Afrikas älteste Befreiungsbewegung ist mit der Wahl Zumas an einem Wendepunkt angelangt. Die knapp 100-jährige Partei steht vor der Spaltung. Selbst der legendäre Anti-Apartheid-Kämpfer Nelson Mandela äußerte sich erschüttert über den Zustand des ANC. Dagegen löste die Wahl Zumas bei den Armen Jubel aus - und ließ zugleich die Träume des nun scheidenden ANC-Chefs, Präsident Thabo Mbeki, über eine Absicherung seiner letzten Amtsjahre zerplatzen.

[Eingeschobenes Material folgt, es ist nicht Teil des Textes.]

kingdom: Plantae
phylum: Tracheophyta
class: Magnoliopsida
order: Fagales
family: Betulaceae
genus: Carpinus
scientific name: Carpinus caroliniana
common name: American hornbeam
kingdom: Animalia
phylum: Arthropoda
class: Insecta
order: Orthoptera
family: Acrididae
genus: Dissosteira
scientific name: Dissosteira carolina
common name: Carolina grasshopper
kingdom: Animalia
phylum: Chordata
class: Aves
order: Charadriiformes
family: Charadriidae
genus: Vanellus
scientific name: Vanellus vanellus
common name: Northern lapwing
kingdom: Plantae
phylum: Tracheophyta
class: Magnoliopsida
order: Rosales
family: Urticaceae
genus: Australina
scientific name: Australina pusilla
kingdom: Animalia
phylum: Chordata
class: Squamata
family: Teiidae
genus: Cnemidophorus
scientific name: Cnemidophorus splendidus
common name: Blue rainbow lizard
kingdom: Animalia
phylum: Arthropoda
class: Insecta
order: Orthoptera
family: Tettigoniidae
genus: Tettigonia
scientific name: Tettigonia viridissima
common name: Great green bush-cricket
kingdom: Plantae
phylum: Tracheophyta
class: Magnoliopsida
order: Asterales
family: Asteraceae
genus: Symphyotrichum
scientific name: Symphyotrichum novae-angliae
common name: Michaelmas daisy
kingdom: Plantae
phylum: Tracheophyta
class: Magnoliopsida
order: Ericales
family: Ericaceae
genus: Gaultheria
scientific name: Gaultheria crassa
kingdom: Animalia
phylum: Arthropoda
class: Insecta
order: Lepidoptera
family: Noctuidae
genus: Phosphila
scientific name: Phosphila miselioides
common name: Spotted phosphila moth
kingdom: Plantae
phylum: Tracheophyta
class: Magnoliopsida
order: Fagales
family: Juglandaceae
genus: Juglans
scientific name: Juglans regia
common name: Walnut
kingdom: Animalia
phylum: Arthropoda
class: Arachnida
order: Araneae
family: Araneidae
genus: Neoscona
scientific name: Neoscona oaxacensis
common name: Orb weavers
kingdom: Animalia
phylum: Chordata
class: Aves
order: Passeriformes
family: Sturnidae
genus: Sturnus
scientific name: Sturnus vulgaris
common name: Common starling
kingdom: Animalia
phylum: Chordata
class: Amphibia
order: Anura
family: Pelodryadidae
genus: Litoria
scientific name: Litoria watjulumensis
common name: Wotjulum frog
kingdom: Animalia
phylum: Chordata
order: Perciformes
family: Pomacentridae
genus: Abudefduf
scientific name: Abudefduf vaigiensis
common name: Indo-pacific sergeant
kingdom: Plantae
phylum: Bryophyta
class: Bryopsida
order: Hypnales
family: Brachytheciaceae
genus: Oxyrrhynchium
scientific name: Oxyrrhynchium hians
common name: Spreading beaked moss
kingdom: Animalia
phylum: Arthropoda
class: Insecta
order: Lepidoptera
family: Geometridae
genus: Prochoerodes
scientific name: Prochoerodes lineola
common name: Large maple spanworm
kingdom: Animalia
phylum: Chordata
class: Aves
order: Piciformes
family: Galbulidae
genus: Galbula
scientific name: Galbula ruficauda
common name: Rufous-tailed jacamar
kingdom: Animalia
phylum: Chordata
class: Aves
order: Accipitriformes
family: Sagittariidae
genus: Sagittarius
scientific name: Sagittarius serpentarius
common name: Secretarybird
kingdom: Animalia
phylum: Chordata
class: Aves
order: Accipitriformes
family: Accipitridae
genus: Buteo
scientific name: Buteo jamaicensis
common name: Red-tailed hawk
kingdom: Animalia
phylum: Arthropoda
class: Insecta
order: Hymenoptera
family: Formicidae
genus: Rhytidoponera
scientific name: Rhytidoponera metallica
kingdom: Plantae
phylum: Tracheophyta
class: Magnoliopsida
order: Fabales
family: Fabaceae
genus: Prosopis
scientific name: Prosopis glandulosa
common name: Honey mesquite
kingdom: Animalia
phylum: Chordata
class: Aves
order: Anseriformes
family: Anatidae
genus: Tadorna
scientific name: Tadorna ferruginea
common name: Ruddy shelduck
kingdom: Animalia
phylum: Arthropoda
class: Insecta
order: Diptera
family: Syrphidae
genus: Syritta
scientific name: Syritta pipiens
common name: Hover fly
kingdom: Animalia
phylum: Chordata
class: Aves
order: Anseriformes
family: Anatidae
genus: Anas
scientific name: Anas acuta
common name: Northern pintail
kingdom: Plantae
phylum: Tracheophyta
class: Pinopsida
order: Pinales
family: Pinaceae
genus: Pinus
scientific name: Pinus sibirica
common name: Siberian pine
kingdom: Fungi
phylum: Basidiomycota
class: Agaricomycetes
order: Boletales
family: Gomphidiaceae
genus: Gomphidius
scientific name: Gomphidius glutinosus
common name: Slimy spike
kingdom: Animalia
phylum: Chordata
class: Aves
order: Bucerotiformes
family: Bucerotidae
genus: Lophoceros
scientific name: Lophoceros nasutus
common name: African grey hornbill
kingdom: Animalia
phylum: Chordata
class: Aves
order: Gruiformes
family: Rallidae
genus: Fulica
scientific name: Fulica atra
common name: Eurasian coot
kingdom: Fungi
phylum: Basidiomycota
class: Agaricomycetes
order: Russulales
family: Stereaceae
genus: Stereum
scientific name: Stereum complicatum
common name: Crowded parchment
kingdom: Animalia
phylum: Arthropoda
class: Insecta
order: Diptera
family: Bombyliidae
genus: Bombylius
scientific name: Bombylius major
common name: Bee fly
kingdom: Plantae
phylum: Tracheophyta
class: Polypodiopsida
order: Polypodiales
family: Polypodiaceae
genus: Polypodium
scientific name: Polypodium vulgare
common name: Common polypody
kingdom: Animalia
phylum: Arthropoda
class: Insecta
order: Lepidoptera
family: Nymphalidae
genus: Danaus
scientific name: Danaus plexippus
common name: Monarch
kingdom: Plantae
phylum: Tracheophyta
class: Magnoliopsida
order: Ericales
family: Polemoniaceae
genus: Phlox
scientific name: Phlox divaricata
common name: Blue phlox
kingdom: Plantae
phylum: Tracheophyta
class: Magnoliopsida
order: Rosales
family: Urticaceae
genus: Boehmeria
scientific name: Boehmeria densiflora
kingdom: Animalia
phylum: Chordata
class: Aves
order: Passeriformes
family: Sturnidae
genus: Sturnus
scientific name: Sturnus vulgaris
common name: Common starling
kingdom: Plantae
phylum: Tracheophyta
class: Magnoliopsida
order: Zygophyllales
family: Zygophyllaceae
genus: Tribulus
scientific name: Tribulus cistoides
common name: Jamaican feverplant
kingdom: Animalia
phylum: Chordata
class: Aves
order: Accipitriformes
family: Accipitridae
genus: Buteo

Kritiker werfen Mbeki vor, sich von der Basis entfremdet zu haben. Dort steigt die Ungeduld. Zweieinhalb Jahre vor der Fußball-Weltmeisterschaft 2010 in Südafrika, fühlt sich die Basis von einer arrogant empfundenen politischen Klasse nicht mehr verstanden. Armut, Kriminalität, Aids und Fachkräftemangel haben den Kap-Staat im Griff. Zuma verspricht das "bessere Leben", von dem die Masse der 48 Millionen Südafrikaner träumt. Experten erwarten nun den Beginn einer neuen Ära. Doch wie diese aussieht, ist noch unklar. Die Unsicherheit über Zumas Wirtschaftspolitik beunruhigt zwar Investoren, doch die Abwahl des bisherigen ANC-Chefs gilt auch als ein Beleg für die junge Demokratie des Landes.